Considering the source of the comment about Caleb Williams' contract situation, it's sure to cause a ripple among Bears fans.
No less an expert on NFL negotiations than ESPN's Adam Schefter described the Bears quarterback as a rogue type who is out to change the system.
Schefter's comment, made on ESPN/Milwaukee (WKTI-FM 94.5) and rehashed byAM-1000's Carmen & Jurko, basically said the unsigned first-round picks the Bears have are not a problem. However, he then brings up the memories of something Williams did in the past and stirs up fear the Bears QB might not be in camp when practice starts.
"They have made it such that these rookie deals are formalities," Schefter told ESPN/Milwaukee's Jen Lada, Mark Chmura and Gabe Neitzel. "But Caleb Williams really wants to kind of do his own thing, break the system, try to do things that are atypical and so that wouldn't surprise me if his situation lingered a little bit longer than most of these rookie situations that should be in this day and age just formalities."
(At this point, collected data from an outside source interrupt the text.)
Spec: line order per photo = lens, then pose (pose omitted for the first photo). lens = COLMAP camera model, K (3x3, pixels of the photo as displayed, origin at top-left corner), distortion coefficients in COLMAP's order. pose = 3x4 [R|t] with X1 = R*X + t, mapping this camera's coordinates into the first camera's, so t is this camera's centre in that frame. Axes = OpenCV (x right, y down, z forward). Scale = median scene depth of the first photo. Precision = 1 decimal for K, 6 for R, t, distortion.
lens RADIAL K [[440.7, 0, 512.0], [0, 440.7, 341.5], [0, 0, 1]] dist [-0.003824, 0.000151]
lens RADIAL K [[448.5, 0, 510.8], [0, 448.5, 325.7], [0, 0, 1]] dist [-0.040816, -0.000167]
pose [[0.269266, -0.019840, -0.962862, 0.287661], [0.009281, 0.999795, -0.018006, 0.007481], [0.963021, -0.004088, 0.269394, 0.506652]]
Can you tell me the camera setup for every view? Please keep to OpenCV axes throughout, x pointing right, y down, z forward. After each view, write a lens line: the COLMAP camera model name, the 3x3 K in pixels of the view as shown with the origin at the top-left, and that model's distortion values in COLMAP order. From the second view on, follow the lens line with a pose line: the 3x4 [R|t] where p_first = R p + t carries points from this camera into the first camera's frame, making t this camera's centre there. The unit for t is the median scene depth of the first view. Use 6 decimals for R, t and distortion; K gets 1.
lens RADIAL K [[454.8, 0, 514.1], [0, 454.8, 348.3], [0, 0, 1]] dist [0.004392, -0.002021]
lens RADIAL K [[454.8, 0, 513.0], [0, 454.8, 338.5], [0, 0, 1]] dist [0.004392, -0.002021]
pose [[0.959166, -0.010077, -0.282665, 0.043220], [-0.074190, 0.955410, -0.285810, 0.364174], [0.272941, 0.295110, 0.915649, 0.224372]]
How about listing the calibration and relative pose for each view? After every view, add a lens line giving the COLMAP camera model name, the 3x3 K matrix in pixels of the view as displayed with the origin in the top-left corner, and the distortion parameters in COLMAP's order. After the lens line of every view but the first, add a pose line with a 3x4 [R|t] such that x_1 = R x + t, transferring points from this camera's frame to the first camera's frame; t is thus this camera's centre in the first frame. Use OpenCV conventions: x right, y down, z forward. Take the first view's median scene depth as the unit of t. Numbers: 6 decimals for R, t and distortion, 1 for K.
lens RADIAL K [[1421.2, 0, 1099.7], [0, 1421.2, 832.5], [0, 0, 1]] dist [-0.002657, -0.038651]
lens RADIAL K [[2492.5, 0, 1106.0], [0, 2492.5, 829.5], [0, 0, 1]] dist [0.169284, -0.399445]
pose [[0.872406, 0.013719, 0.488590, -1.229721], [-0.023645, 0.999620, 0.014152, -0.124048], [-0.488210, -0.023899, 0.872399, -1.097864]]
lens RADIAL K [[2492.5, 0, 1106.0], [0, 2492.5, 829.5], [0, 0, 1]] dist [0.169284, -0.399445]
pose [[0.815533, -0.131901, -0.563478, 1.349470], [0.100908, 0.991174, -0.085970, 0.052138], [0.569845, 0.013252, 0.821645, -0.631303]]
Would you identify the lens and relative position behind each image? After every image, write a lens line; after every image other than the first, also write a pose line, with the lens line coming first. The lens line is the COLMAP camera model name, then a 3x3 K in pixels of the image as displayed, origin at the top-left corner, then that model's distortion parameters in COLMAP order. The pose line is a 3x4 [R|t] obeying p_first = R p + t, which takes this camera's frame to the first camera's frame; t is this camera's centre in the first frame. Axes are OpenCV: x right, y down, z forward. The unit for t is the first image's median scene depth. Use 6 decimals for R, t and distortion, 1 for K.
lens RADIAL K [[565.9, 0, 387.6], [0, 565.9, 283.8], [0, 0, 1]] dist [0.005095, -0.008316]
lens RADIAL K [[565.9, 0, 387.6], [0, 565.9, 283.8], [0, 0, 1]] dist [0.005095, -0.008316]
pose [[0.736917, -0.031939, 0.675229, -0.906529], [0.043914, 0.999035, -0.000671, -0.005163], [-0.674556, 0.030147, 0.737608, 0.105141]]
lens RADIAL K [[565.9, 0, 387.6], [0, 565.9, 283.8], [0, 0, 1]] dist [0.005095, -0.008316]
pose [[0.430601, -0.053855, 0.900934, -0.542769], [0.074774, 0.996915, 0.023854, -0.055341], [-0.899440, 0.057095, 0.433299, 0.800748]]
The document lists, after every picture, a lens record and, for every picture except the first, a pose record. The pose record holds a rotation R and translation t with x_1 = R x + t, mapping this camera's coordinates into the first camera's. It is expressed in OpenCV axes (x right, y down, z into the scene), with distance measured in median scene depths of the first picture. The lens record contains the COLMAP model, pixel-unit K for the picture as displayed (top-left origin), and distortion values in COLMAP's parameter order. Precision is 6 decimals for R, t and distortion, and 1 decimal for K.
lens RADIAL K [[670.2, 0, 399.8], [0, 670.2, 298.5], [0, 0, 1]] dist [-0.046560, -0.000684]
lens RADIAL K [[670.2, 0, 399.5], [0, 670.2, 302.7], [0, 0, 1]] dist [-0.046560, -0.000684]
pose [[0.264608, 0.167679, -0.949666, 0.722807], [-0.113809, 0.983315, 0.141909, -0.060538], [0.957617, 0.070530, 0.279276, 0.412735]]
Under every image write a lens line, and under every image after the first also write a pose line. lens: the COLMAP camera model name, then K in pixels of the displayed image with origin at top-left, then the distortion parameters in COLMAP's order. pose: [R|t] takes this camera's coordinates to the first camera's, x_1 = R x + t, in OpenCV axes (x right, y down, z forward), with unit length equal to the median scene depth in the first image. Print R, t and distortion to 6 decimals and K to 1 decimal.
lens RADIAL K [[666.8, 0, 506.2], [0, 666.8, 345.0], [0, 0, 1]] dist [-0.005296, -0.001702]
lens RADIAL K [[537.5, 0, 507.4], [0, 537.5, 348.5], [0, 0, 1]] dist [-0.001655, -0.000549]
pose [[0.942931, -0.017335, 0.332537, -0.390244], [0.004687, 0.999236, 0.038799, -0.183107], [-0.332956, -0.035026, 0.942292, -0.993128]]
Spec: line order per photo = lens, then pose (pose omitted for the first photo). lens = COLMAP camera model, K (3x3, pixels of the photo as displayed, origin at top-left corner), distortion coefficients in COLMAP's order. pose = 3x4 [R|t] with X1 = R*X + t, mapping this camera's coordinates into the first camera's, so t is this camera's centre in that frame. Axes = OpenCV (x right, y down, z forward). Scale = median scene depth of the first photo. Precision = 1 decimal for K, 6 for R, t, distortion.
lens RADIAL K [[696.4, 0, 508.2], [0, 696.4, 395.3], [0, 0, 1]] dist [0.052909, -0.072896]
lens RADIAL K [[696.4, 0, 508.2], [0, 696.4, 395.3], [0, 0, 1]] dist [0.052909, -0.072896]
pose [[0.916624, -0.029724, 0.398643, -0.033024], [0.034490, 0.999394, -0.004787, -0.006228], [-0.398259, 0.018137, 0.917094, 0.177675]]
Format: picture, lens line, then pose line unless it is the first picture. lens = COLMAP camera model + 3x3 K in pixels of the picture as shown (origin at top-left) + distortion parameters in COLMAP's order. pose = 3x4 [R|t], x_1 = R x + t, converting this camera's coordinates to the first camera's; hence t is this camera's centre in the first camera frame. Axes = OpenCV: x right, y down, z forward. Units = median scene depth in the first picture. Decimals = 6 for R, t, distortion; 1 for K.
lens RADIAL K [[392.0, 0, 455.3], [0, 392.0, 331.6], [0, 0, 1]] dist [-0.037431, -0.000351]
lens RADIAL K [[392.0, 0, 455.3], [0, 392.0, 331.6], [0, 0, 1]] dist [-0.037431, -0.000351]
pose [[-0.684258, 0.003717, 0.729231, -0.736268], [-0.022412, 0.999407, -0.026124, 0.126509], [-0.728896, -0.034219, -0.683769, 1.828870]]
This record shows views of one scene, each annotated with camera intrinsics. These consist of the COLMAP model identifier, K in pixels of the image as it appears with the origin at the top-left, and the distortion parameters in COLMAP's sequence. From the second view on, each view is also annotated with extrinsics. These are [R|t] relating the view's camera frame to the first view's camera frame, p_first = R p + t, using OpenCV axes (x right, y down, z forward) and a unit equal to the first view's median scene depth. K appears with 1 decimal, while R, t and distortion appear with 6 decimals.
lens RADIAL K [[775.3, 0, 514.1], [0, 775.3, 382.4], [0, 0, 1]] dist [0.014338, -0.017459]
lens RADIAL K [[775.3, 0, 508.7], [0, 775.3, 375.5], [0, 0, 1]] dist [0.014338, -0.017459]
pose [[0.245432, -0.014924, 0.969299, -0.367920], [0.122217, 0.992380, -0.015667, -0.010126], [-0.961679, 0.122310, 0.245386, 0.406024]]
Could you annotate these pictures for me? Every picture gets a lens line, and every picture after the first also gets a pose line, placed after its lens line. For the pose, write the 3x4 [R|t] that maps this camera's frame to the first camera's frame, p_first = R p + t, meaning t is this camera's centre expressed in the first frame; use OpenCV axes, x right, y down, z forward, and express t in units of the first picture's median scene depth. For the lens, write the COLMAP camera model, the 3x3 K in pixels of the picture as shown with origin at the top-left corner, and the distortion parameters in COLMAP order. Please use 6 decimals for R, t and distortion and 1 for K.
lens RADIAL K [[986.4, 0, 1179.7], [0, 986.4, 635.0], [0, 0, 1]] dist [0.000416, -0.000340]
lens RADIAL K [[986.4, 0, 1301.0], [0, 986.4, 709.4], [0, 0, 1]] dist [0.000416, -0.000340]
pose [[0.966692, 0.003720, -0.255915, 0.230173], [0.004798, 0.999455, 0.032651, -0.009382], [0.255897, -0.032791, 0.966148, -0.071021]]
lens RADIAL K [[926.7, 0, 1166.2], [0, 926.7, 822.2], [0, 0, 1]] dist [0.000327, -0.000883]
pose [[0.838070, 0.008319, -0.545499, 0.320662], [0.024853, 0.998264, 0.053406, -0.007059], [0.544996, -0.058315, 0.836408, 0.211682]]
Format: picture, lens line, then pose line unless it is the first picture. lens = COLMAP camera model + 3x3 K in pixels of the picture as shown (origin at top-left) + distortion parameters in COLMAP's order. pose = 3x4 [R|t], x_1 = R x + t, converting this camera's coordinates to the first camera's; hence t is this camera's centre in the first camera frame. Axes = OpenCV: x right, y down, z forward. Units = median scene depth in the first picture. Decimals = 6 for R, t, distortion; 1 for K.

The Bears don't need "lingering." They need their starting quarterback at camp for his rookie year.
Saying Williams plans to "break the system" is jumping to conclusions. There is basis in fact for something like this in the past.
It's easy to remember the rumors before the draft about how Williams was going to want to have a piece of the team that drafts him, that he wanted team shares.
This report was never verified with any source anywhere by anyone. It was pure rumor and remains such until an actual sourced report says as much. His father, Carl, was viewed as the instigator of this unverified push push. Nothing came of it.
Fiction.
However, there was an instance where Williams was a rebel pushing against the system. He refused to undergo his physical at the combine and didn't let other teams have knowledge of his physical shape. Only the Bears got this.
There is a big difference here between what happened regarding the first instance, what happened with Williams and the combine physical, and finally what Schefter is only speculating about, because he did not say he has knowledge of what is going on in talks between the Bears and Williams' "people." Williams has no agent per se, although he is reportedly assisted by NFL sanctioned agent Tony Agnone.
For one, there are no written laws or rules about the pick being required to undergo a physical at the combine. It's just something teams have done and players mindlessly accepted until Williams.
This unverified desire to own shares of the team was and is against actual NFL rules.
That wasn't going to change unless they decided to take the NFL to court. Good luck with that and good luck getting a good contract in the league after that. He'd better have made a huge amount off that investment company he's said to have started and more than $10 million off his sponsorships in college to fund that kind of legal action because it's going to take a lot to pay the lawyers. They didn't pursue that, if they ever were going to do it or if this thought ever even existed.
As for the comment made by Schefter about Williams wants to "break the system," with his contract situation, the chances are even more remote of this happening.
Neither he nor anyone else is changing the way players are paid on their first contract because this is part of the collective bargaining agreement negotiated by the NFLPA with the owners. A slotted system isn't coming undone because someone allegedly wants more than they're allowed.
The system is what it is and unless they've got a way around labor law, it's standing intact.
Williams will simply need to sign and take his contract, which would be something just below $40 million according to the Spotrac.com projection for the first pick slot.
He might not even be opposed to this because Schefter's comments sounded more off the cuff than actual grapevine material.
Williams still has a week to sign his deal and actually three more days after that before reporting date for the full team. We'll see how much of a rebel he is then if nothing has happened in the talks.